WORK TO BE COMPLETED: Change "obligatori" to "opcional" wherever it occurs in the listing lines starting with the line with "Esdeveniments programats" and going on through the line with "两性用品私密互动交流平台", and give back only those lines with nothing else altered. Leave the pictures out of the answer.

[Saved data entries]
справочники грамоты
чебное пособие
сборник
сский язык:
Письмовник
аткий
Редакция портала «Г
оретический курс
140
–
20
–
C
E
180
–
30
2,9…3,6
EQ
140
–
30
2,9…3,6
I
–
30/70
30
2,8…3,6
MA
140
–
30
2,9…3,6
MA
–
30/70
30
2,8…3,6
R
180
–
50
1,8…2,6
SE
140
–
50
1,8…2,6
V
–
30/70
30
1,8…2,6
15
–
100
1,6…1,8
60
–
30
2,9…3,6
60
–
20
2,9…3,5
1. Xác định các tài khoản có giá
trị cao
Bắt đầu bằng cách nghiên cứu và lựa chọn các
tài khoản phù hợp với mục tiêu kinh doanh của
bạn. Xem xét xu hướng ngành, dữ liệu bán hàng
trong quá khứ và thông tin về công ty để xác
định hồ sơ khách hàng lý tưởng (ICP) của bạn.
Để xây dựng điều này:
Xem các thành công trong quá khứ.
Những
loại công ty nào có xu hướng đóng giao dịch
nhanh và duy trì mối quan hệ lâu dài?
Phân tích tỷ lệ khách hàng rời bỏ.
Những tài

==

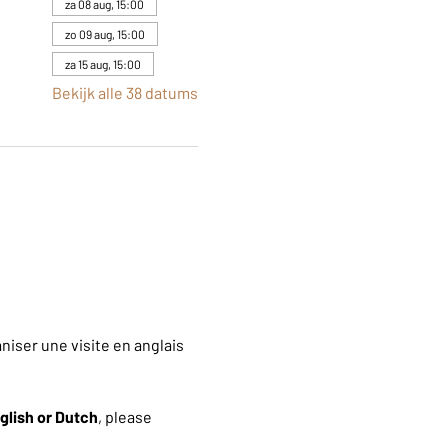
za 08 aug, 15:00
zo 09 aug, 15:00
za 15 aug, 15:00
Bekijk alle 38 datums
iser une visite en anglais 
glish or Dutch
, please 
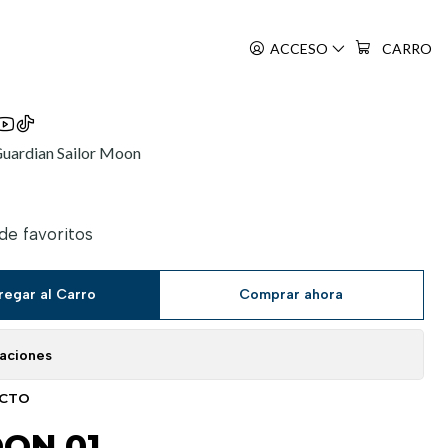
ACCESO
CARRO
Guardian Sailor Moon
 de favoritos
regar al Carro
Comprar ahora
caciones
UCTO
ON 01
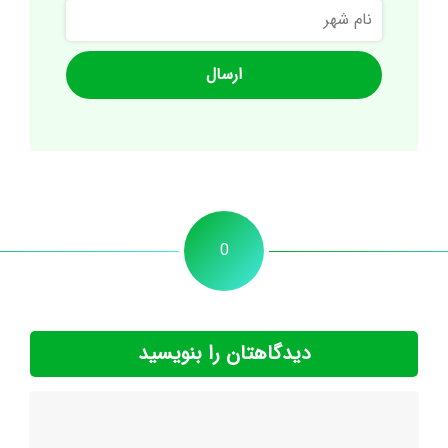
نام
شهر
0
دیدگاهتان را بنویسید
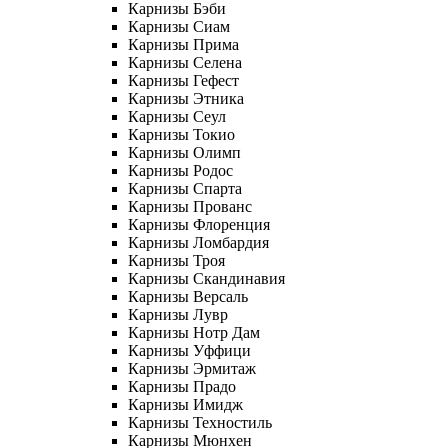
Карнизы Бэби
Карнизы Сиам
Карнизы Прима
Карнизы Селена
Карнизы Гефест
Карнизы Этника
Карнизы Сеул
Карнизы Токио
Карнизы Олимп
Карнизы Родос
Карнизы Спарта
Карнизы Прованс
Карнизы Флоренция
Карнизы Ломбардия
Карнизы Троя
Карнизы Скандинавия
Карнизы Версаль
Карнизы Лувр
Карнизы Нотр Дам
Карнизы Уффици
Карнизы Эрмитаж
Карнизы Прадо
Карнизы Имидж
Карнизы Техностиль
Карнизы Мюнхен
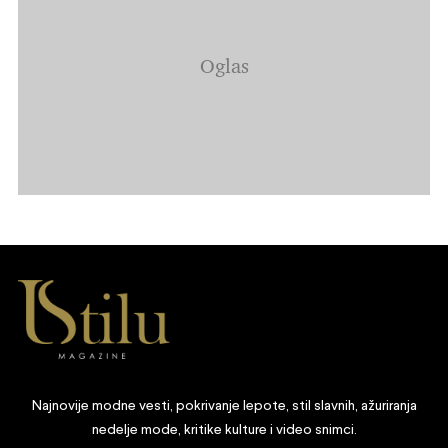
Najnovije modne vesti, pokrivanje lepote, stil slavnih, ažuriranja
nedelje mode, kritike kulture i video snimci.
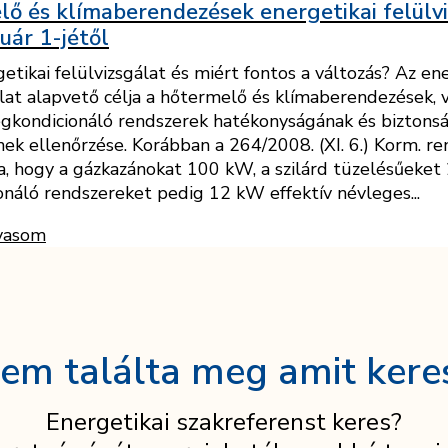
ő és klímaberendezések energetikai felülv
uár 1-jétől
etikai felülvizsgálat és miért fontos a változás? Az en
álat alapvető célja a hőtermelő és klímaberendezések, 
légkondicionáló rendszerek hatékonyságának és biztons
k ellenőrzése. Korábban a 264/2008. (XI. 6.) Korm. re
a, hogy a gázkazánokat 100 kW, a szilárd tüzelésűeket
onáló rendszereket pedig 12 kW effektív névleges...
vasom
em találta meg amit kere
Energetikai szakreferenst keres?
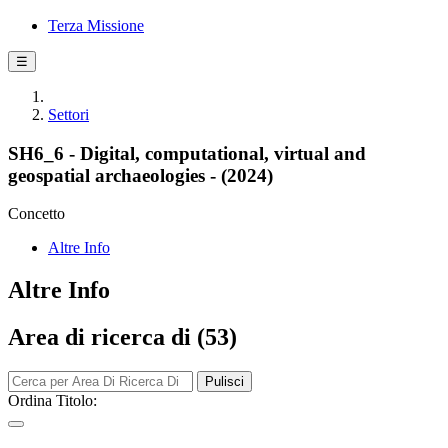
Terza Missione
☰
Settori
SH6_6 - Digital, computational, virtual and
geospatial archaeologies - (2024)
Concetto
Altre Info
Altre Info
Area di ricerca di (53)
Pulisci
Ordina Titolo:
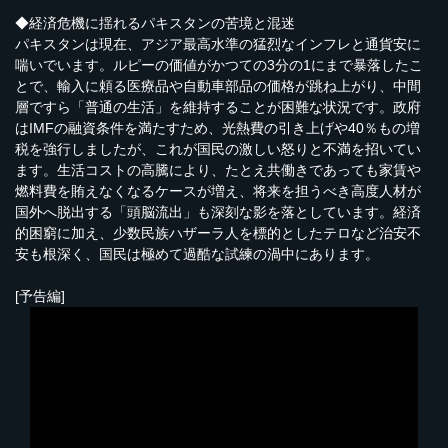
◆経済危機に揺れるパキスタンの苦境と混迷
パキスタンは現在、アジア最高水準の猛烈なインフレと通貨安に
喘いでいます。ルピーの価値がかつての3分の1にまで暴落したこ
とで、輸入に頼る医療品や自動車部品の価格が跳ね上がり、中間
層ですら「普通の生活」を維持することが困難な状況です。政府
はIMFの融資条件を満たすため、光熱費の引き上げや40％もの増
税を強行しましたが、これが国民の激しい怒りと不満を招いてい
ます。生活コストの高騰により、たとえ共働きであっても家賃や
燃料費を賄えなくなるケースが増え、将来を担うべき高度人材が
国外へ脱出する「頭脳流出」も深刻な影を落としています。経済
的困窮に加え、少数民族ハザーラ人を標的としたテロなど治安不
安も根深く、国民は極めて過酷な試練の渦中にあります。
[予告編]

==

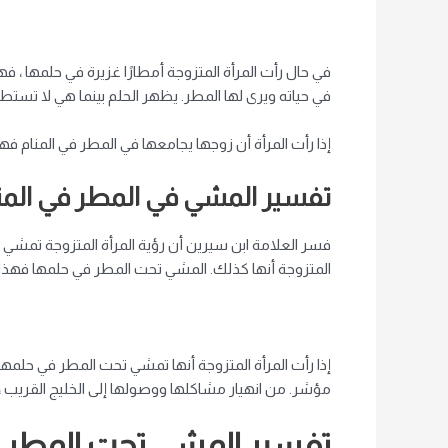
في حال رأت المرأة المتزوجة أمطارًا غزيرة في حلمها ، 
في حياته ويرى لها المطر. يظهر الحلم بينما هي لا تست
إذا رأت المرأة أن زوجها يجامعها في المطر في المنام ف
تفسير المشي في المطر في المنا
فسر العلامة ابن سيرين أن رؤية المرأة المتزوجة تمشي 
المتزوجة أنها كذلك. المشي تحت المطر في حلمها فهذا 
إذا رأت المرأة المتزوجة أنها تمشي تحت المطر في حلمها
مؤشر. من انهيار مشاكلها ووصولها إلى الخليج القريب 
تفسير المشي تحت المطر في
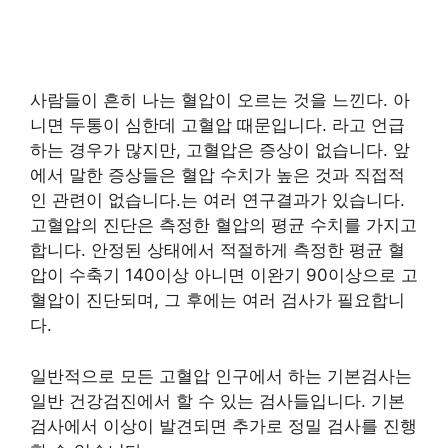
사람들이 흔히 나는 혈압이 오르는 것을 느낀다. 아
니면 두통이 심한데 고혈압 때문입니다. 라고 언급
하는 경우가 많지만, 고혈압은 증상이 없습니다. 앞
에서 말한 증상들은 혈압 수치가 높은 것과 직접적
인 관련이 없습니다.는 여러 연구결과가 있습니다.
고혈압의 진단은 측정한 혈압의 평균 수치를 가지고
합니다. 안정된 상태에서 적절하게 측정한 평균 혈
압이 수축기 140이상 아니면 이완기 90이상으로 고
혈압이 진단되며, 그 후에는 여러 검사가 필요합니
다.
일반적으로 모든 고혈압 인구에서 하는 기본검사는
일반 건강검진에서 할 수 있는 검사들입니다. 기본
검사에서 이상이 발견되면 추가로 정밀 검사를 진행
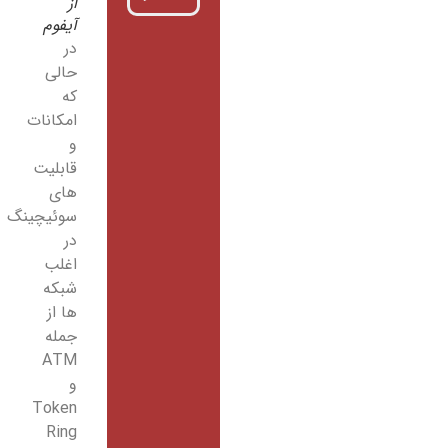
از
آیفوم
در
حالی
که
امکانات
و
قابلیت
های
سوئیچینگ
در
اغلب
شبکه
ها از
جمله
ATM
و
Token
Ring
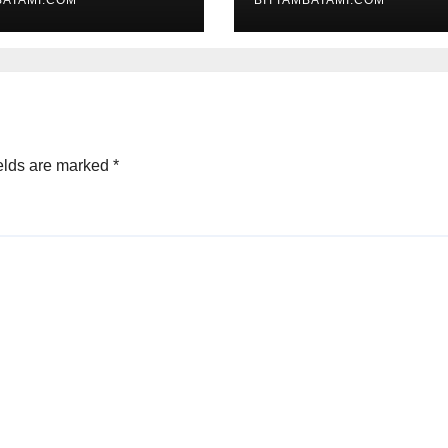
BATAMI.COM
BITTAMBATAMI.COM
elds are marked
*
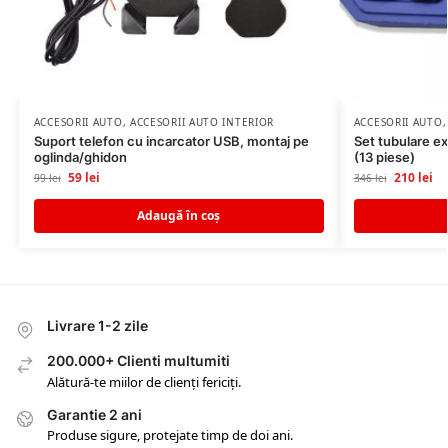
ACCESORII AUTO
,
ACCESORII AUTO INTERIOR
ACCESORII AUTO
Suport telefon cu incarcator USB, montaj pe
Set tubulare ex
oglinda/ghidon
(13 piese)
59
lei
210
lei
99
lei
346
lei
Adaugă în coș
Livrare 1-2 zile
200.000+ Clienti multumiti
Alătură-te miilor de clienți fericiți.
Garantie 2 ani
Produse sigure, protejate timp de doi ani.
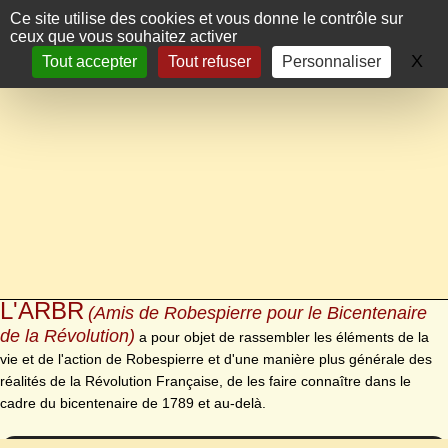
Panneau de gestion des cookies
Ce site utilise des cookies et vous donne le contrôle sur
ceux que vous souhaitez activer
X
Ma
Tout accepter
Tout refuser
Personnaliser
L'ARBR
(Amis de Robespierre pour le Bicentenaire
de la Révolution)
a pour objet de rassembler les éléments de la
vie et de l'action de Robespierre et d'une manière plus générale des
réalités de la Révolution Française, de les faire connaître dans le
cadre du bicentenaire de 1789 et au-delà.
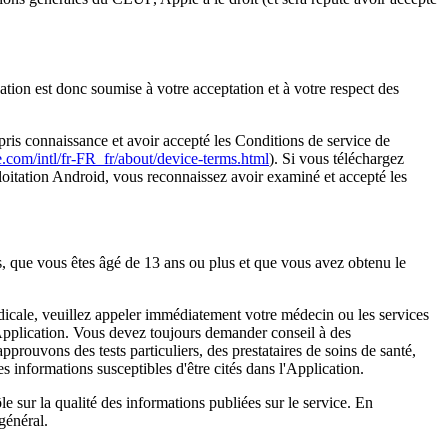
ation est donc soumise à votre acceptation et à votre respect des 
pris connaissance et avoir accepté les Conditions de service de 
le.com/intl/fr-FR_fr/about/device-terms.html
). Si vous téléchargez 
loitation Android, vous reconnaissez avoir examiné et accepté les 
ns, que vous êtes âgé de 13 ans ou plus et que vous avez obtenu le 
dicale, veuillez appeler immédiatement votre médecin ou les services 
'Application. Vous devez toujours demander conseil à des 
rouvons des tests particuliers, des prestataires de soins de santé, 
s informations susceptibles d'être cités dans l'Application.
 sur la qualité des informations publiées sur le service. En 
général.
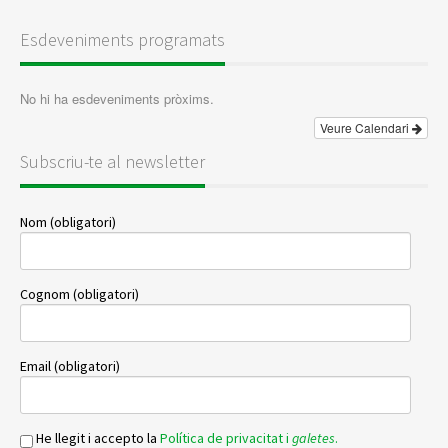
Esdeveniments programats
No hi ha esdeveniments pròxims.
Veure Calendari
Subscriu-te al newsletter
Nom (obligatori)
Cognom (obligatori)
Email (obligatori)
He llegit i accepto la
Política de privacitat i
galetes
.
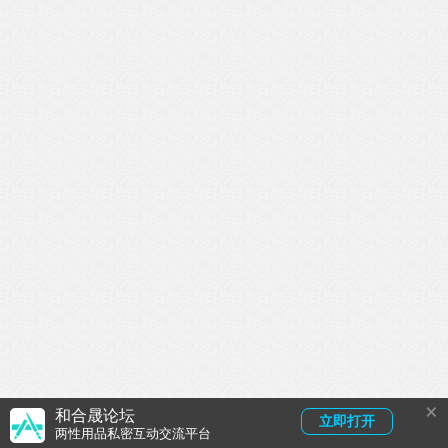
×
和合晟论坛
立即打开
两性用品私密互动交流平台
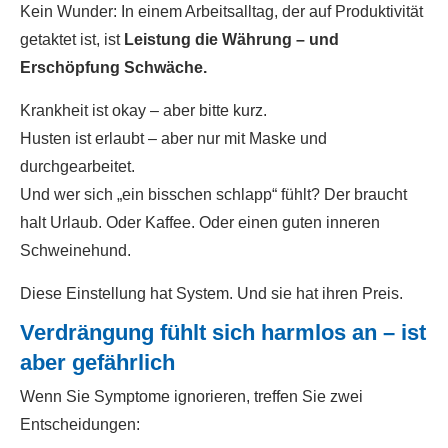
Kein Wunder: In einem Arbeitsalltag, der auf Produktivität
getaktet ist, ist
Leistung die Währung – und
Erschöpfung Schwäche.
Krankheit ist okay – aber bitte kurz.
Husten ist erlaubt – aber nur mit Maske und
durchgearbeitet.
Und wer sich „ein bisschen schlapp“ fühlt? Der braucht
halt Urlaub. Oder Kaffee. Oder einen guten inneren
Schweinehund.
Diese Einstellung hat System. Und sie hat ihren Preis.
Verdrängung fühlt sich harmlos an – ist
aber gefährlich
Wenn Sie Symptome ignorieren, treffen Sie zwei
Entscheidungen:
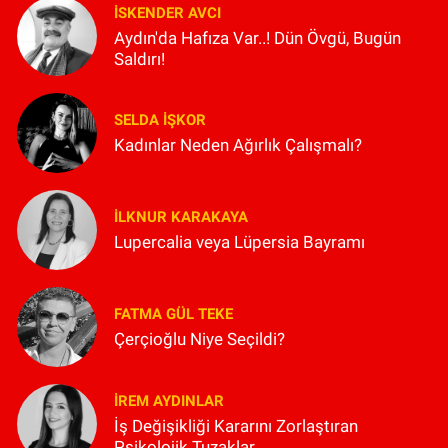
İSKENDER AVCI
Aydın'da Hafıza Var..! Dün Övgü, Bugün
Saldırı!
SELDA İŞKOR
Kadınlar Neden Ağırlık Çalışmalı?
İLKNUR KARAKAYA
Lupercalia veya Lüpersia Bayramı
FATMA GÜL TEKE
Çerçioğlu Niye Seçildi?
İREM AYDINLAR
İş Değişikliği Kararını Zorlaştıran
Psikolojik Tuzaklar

EXERCISE RESULT:
Esdeveniments programats
No hi ha esdeveniments pròxims.
Veure Calendari
Subscriu-te al newsletter
Nom (opcional)
Cognom (opcional)
Email (opcional)
He llegit i accepto la
Política de privacitat i
galetes
.
×
和合晟论坛
立即打开
两性用品私密互动交流平台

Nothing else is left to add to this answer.